Credit Unions should own and know how to use their data. Period.
Legacy architectures, rarely update spreadsheets, unintuitive UIs, and siloed data storage leave employees, members, and leadership in a reactive state. Many vendors offer single solution dashboards to address specific needs, but often this further compounds the foundational problem: disparate data systems only provide a partial picture. But what if instead of just seeing the growth figures from a new membership campaign, you could predict your member attrition rate and the corresponding factors to avoid it. The real value of data is unlocked when data is both unified and accessible.
Fortunately, this is a case where the laggard nature (sorry team) of credit unions can actually be an advantage. Rather than wrangling your data to conform to outdated approaches, skip building landlines in a mobile world and go straight to a cloud-based data lake. In the past year, there has been an acceleration in the quality and accessibility of managed services from cloud providers like AWS that simplifies data lake formation and the use of pre-tuned machine learning models. This allows CUs to unify and securely store their data in its cheapest, raw form and enables advanced prediction to solve pressing challenges in real-time.
What the heck is a data lake?
Almost every CU has likely heard of or (often tragically) tried to implement a data warehouse. Data warehouses pair well with ETL, an extraction technique that formats data before putting it into storage. Much like a giant database where data is stored in a standard format, warehouses conform data to constraints to be queried more easily.
So how is a data lake different? An analogy might help here. There are two prototypical drawers in most kitchens: a utensil drawer where each type of utensil has its own special place and that catch-all-drawer where you throw everything else you need. The former is a data warehouse; the latter, a data lake.
A data lake can be thought of like a giant directory or file system. Data lakes pair well with ELT, an extraction technique that doesn’t alter the data before storing it. This simple-sounding difference has big implications. Anybody in the organization can store their data there, in any format, schema, or order.
But now you might ask, “Isn’t it easier to find a fork if all the forks are organized together?” Well, yes, it is easier to find a fork, but finding and counting forks is just scratching the surface of modern analytics. With today’s cheap and powerful computing, grouping things in whatever way you want is nearly instant. The data doesn’t need to be stored in a specific format, which opens the door to endless types of data analytics. Modern tools such as Spark/Hadoop can process any organizational data out of a unified environment and analyze it in any given way. Like a knife to fork or a fork to fork-from-3-year-ago. Ok…I may have worn out this analogy.
Why does it matter?
The data lake pattern is the preferred architectural solution for 2020 because it provides a low cost, flexible, and scalable way to store large amounts of diverse data. All your CU data that is now sitting in dozens of siloed, vendor-specific systems is stored in a central location that you own, so it’s readily available to be categorized, processed, analyzed, enriched, and consumed by downstream analysts and operational teams. By using ‘metadata’ to tag data rather than coerce it into a predetermined warehouse format, broader types of data can be used effectively for business intelligence. When a business question arises, the data lake can be queried for relevant data in any format, and this smaller set of data is rapidly available to analyze and help answer that specific question.

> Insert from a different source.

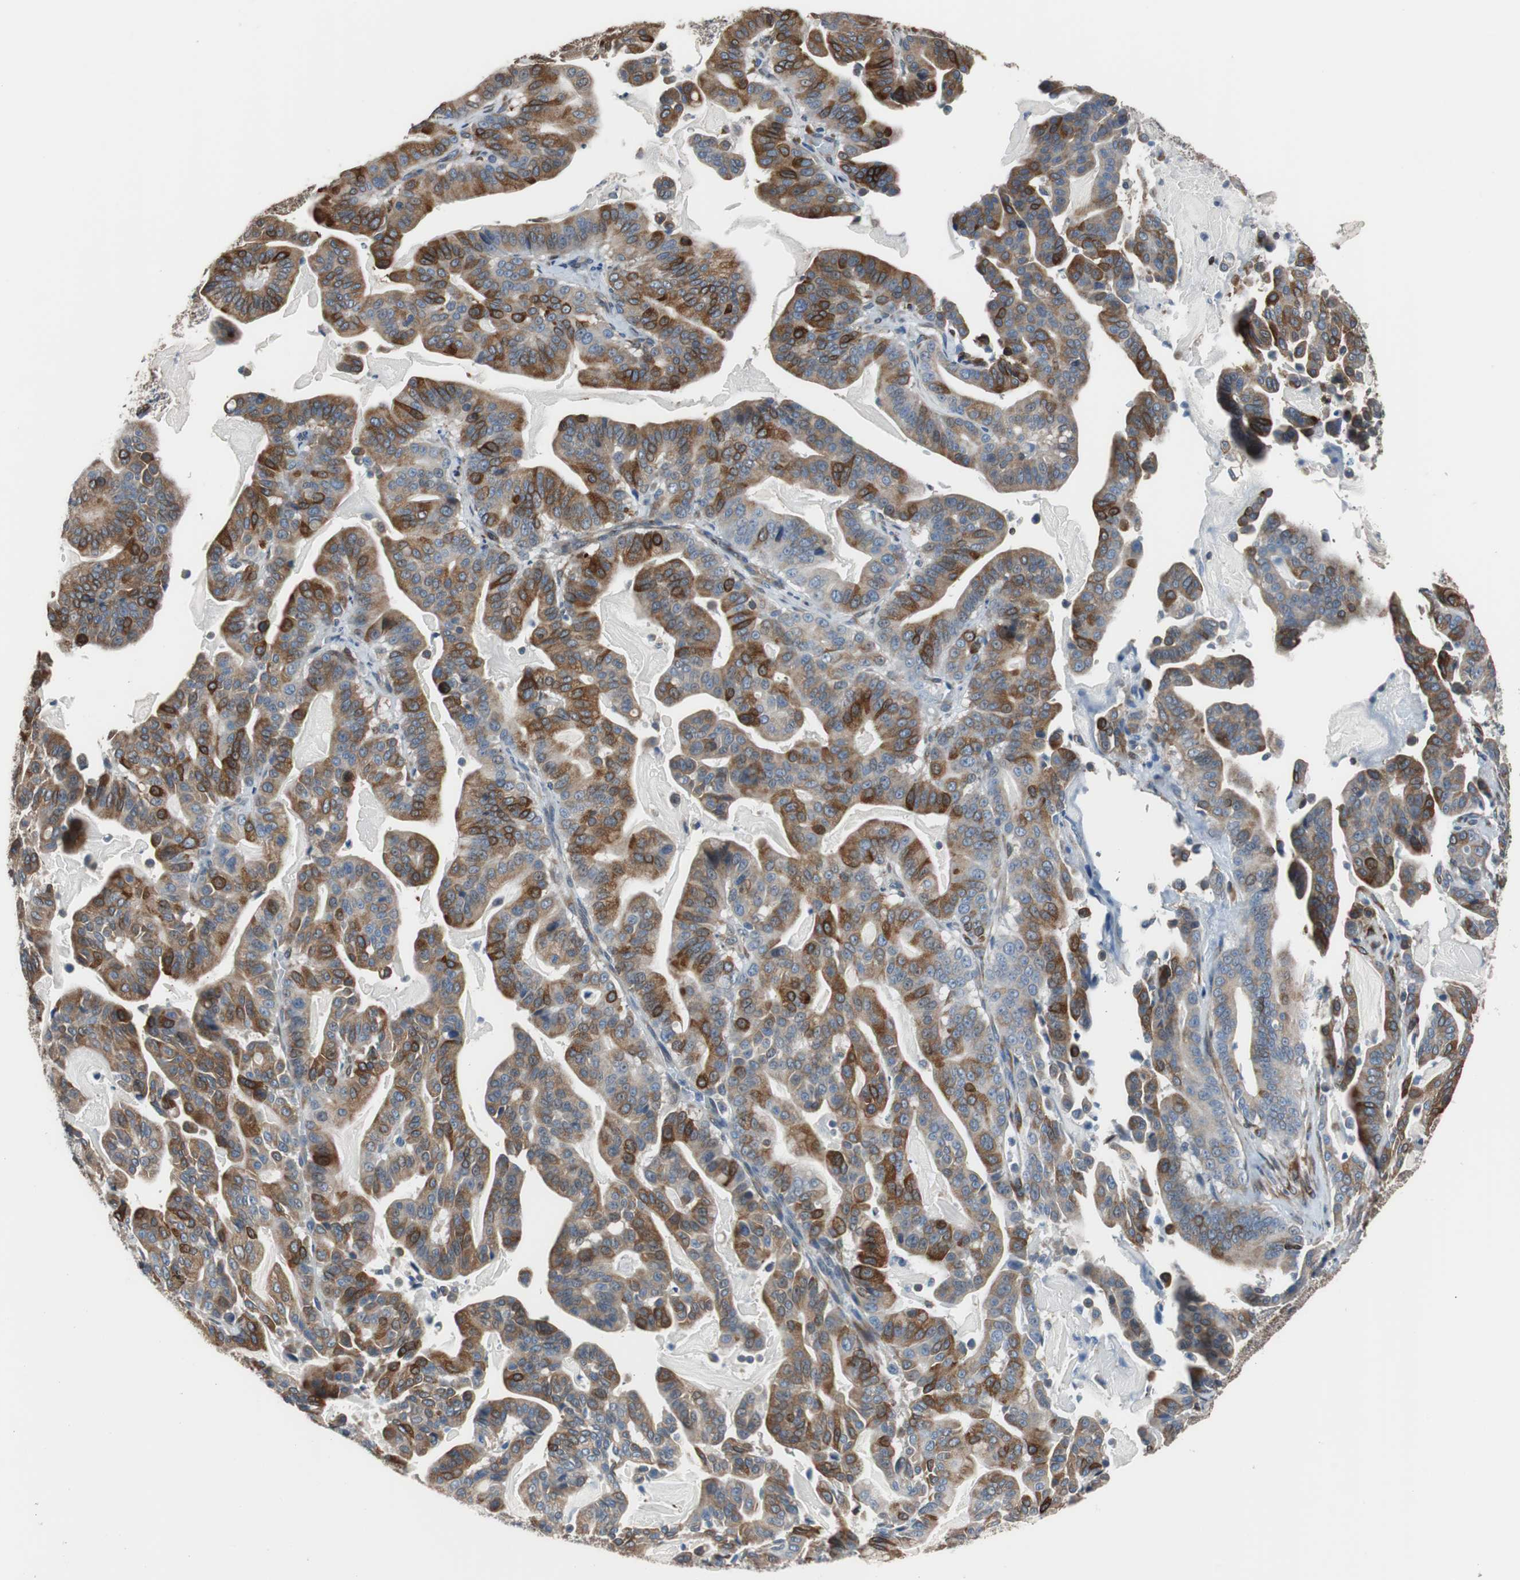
{"staining": {"intensity": "moderate", "quantity": ">75%", "location": "cytoplasmic/membranous"}, "tissue": "pancreatic cancer", "cell_type": "Tumor cells", "image_type": "cancer", "snomed": [{"axis": "morphology", "description": "Adenocarcinoma, NOS"}, {"axis": "topography", "description": "Pancreas"}], "caption": "Immunohistochemical staining of pancreatic adenocarcinoma shows medium levels of moderate cytoplasmic/membranous protein positivity in approximately >75% of tumor cells. (DAB (3,3'-diaminobenzidine) IHC, brown staining for protein, blue staining for nuclei).", "gene": "PBXIP1", "patient": {"sex": "male", "age": 63}}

From an executive perspective, the main advantage of a data lake is that it delivers strategic flexibility. Owning your data in a cloud data lake provides high levels of security, portability, and access to better tools. It doesn’t constrain future changes in business strategy because the raw data is still there. If you decide on a new BI or reporting tool, just write a job to structure the data in that format. If next year’s annual plan calls for a completely new initiative that requires answers to questions you didn’t know you needed to ask when the data lake was stood up, fine. If a new source of member data starts growing exponentially, you can handle it. The data lake approach provides a solid architectural foundation to build on for the future, even if you don’t know exactly what that future entails.
Takeaway: Strategic Flexibility, Data Flexibility, Future Proofed, Cheaper, Single Source of Truth, Better BI Integration.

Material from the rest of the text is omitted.